> **Exercise aim**:
Using the entries that follow, collect the lines where the word "Oberschönenfeld" appears.
── Source data
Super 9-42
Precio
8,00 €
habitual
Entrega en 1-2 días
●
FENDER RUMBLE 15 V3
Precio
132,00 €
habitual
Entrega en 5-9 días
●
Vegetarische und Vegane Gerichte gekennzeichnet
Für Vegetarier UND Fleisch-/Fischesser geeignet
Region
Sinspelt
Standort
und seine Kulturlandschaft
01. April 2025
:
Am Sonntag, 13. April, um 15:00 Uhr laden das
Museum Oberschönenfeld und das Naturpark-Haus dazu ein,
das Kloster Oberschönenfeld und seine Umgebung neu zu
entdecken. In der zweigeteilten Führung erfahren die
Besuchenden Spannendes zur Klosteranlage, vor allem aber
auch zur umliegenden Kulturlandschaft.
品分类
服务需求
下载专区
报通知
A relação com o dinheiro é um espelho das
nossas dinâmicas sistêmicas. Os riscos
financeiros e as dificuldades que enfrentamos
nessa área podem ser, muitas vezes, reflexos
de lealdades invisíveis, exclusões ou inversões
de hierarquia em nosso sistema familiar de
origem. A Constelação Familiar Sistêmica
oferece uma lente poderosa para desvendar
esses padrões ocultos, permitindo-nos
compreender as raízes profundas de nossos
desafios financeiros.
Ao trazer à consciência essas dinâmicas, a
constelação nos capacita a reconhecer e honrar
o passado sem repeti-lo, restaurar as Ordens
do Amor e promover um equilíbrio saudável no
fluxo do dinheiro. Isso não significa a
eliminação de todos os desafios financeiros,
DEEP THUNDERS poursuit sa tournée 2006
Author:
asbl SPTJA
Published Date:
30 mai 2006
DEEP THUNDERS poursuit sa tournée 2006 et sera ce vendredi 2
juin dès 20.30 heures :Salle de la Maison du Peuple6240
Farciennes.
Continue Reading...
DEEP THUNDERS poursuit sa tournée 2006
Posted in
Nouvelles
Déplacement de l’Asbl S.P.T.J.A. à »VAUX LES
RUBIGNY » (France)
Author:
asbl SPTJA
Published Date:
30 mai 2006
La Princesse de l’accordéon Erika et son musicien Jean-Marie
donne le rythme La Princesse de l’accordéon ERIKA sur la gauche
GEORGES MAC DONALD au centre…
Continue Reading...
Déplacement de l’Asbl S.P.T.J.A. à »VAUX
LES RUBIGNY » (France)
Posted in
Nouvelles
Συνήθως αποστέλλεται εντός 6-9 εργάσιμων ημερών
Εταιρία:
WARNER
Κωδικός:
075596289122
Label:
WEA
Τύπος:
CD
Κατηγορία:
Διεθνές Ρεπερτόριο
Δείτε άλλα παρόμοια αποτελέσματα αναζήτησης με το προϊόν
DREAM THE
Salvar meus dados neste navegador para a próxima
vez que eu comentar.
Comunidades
────
> **Output**:
Museum Oberschönenfeld und das Naturpark-Haus dazu ein,
das Kloster Oberschönenfeld und seine Umgebung neu zu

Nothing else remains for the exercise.